Any lender, bank, or mortgage company who is considering making a loan is going to require an appraisal done by an independent, professional, state licensed 3rd party appraiser. The aim of having an appraisal done is to verify that the value of the property being mortgaged is greater than the amount being asked to borrow against it. Additionally, the lender wants to make certain that there will be valuable collateral should the note not be paid and the lender has to take back the property.
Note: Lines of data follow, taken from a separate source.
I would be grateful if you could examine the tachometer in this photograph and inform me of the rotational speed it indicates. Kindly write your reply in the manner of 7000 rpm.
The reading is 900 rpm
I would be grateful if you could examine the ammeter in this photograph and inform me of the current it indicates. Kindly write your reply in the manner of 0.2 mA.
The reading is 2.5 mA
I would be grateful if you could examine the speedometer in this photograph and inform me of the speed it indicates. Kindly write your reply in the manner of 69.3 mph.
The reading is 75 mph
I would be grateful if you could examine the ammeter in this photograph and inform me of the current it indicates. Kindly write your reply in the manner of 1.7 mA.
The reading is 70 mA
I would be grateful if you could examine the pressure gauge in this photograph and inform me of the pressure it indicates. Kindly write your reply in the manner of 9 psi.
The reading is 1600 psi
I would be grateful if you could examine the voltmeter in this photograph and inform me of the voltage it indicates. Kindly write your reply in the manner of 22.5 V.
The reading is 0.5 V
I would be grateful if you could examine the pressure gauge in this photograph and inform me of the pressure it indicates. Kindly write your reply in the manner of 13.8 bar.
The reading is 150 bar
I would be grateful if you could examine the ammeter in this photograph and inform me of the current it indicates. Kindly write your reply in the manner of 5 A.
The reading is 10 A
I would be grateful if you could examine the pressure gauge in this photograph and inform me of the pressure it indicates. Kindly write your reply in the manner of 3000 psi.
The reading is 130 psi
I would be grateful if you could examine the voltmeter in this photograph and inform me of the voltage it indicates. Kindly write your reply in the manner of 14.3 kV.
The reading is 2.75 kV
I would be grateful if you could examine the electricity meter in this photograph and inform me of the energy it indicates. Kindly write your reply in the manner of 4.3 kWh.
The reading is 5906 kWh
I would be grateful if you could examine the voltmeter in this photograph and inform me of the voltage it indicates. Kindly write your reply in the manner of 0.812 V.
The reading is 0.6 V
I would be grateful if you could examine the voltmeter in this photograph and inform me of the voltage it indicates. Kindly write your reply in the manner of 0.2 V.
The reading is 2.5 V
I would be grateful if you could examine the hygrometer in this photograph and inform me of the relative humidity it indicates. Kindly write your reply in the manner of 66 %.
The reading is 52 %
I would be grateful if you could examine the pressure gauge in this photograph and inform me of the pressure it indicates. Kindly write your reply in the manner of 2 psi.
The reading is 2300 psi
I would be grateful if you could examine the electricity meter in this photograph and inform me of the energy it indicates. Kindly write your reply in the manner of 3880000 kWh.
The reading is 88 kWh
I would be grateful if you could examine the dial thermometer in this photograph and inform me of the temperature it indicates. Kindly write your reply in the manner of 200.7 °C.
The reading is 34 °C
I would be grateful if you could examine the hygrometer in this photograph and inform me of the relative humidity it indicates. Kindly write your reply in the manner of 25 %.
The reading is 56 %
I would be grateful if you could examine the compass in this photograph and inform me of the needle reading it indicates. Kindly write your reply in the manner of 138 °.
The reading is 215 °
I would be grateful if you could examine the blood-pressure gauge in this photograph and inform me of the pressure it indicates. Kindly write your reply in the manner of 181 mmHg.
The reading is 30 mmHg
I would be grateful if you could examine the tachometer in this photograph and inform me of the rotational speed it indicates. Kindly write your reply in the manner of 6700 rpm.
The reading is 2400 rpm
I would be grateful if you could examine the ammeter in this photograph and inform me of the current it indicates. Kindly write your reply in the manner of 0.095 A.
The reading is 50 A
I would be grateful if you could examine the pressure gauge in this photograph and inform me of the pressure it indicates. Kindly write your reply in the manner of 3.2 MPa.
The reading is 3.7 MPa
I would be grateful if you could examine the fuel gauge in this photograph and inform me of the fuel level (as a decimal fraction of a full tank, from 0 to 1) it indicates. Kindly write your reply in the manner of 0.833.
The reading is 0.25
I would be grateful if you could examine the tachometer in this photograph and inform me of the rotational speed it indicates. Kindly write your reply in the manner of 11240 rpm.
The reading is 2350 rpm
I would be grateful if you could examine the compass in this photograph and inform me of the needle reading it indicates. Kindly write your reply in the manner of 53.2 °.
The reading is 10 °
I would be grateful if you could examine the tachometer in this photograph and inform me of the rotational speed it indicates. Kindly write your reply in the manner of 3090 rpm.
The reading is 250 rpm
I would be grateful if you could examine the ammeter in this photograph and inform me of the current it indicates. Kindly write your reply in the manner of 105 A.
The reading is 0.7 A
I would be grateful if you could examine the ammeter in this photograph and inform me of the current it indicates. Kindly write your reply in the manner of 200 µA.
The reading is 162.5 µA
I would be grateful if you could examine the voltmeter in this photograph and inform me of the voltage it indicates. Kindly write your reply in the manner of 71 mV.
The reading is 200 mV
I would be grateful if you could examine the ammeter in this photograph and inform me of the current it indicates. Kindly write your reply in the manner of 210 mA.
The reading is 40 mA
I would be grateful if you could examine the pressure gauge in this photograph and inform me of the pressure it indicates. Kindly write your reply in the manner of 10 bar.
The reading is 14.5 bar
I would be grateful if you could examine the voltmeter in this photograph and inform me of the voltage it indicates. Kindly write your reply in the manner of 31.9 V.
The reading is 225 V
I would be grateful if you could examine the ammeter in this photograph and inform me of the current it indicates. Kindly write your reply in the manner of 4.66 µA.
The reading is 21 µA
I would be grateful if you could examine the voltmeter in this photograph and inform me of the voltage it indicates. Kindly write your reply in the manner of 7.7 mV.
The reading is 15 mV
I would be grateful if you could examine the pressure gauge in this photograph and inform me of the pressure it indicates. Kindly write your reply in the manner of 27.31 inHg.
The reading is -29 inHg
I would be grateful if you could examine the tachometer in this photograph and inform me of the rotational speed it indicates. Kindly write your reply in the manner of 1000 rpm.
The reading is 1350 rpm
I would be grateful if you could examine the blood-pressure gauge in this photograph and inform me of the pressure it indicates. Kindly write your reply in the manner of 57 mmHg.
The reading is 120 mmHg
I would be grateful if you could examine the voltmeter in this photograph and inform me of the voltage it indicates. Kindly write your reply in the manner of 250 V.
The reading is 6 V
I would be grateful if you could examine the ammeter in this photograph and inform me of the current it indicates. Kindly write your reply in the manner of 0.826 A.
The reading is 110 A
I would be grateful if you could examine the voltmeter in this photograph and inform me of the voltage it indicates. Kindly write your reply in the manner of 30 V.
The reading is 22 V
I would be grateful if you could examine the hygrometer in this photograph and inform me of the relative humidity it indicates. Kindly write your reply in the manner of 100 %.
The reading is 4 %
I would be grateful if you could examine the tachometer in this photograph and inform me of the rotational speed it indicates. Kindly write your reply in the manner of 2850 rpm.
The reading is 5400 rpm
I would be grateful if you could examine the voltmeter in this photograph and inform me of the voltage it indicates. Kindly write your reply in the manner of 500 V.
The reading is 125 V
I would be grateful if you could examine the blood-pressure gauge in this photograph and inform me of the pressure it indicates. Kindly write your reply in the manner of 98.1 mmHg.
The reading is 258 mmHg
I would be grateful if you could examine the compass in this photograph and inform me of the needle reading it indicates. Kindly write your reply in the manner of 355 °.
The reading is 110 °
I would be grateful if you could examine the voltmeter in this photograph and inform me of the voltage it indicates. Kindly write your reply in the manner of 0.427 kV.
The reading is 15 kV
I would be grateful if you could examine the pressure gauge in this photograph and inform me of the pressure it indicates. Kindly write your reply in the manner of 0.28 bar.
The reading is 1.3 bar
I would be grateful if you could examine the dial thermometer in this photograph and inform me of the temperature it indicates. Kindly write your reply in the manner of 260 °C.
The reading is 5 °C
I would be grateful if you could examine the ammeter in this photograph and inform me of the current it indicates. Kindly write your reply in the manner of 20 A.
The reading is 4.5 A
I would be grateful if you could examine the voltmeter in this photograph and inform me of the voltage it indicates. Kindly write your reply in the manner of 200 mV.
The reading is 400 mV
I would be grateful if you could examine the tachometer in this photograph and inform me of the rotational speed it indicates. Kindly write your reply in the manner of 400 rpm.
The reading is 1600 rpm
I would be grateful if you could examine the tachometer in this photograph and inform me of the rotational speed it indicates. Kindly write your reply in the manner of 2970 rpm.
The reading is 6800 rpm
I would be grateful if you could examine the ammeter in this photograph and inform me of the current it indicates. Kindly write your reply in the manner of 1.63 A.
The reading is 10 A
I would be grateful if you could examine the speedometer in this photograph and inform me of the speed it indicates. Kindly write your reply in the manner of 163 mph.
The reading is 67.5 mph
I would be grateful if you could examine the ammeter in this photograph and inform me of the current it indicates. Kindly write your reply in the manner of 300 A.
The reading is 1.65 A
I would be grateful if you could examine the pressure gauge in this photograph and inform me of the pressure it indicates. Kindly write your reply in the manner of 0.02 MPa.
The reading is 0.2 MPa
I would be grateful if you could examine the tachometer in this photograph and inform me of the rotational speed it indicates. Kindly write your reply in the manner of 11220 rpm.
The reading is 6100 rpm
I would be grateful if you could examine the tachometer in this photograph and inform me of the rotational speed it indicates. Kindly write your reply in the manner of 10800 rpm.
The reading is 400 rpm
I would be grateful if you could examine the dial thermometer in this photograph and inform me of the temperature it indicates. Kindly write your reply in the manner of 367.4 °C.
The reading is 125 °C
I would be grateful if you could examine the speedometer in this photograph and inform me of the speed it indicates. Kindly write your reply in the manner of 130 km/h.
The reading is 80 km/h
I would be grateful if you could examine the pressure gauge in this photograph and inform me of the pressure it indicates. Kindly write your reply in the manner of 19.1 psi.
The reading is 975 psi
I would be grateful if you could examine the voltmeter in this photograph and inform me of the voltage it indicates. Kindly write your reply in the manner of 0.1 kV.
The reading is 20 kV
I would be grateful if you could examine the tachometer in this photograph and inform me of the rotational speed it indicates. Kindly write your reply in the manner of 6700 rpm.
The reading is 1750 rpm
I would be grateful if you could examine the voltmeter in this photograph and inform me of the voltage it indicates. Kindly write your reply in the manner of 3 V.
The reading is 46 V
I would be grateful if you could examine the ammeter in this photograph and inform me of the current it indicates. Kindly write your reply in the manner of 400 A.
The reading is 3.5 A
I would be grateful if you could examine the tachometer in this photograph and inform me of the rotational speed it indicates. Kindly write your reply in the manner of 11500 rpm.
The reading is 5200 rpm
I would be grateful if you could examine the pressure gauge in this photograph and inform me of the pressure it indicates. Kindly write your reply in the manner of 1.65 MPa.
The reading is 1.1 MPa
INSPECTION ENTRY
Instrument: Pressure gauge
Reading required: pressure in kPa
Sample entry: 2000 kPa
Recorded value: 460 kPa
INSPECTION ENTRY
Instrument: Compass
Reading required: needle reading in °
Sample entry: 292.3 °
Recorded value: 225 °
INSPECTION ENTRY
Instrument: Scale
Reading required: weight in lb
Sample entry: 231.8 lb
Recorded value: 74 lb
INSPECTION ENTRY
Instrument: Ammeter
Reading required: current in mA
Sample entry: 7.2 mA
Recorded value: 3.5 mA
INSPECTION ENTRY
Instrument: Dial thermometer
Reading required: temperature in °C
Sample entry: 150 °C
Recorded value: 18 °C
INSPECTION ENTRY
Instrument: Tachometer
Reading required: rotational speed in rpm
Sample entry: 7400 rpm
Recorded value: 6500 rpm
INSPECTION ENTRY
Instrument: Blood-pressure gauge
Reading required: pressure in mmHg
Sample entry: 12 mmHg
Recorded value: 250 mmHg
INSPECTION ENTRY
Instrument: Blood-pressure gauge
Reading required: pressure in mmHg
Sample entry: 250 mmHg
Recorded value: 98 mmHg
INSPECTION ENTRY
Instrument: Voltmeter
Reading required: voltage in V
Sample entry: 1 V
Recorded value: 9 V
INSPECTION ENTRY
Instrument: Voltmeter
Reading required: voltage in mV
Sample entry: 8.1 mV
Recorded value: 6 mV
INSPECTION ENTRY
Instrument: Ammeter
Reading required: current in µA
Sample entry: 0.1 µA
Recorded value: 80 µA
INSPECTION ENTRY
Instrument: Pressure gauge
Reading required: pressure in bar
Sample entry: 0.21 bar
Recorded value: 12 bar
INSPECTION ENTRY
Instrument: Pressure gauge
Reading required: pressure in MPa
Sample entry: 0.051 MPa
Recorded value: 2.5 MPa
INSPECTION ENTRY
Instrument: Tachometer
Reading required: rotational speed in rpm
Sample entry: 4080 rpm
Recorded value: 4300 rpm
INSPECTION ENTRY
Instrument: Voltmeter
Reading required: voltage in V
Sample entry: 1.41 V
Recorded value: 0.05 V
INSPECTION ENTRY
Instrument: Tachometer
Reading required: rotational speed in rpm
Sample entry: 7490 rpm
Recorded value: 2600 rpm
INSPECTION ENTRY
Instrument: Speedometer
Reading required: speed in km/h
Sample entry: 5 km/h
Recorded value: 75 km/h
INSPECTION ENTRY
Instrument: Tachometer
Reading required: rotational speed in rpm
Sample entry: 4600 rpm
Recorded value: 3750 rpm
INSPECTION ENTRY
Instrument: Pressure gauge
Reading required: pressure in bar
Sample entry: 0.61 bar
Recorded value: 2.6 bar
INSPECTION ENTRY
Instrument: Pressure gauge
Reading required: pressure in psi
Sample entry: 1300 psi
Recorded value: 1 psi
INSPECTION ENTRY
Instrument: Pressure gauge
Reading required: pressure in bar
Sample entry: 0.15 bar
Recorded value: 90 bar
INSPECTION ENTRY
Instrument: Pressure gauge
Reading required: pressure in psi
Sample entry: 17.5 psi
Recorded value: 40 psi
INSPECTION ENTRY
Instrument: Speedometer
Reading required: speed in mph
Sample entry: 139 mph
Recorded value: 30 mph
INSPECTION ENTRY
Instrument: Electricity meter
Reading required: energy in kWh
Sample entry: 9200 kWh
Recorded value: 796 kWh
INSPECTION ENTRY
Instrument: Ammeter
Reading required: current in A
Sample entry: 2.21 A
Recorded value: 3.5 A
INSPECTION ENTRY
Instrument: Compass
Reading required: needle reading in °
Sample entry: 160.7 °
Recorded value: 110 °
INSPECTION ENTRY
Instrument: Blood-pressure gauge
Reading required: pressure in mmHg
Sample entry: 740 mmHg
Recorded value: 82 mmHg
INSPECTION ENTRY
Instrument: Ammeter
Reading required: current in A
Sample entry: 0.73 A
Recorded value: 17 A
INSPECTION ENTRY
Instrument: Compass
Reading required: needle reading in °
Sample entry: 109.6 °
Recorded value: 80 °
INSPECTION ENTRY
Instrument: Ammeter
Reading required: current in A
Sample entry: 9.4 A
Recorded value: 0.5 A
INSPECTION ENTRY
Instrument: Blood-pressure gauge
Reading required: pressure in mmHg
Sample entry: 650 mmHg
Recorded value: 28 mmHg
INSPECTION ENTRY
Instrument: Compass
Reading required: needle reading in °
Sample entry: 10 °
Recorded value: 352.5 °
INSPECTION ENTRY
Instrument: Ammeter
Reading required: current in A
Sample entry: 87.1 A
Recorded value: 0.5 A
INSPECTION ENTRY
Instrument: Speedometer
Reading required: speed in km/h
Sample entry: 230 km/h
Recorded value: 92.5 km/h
A professional, independent appraiser will usually visit your home and inspect its interior and exterior, take a few photos and make some notes. The appraiser will take this information and search similiar homes online and in the database to form an opinion on the probable market value of the property considering sales of similar homes in the area. The appraiser will prepare an appraisal report explaining the conclusion. The appraisal belongs to the lender considering lending money with the home as collateral (even though it is paid for up front by the borrower) You can generally recieve a copy of the appraisal for your records as well.
A lot has changed in how the mortgage industry handles appraisals. Today appraisals are almost always ordered by the specific lender who is planning on funding the loan. If your broker runs into a problem with a particular lender, there are occurrences where a new lender may allow you to transfer your already completed appraisal to a new lender for a small fee. There are also times where an appraisal will be completed and forwarded to the underwriter of the loan. The underwriter may have a difference of opinion with the value and require the appraiser to provide more "comparables" or additional information to substantiate the value of the property, generally known as "appraisal review." if your loan program depends on your borrowing, for example, 95 percent of the property's value and no more, the appraisal value can impact your eligibility to qualify for the loan. In a "close" case like that, the best solution is almost always to increase your down payment, or we can help find another solution such as another loan program that works.
An appraisal can cost from $350 to $500 or more for very complex properties, but generally around $400. You as the borrower usually pay this fee via credit card once the appraisal is scheduled.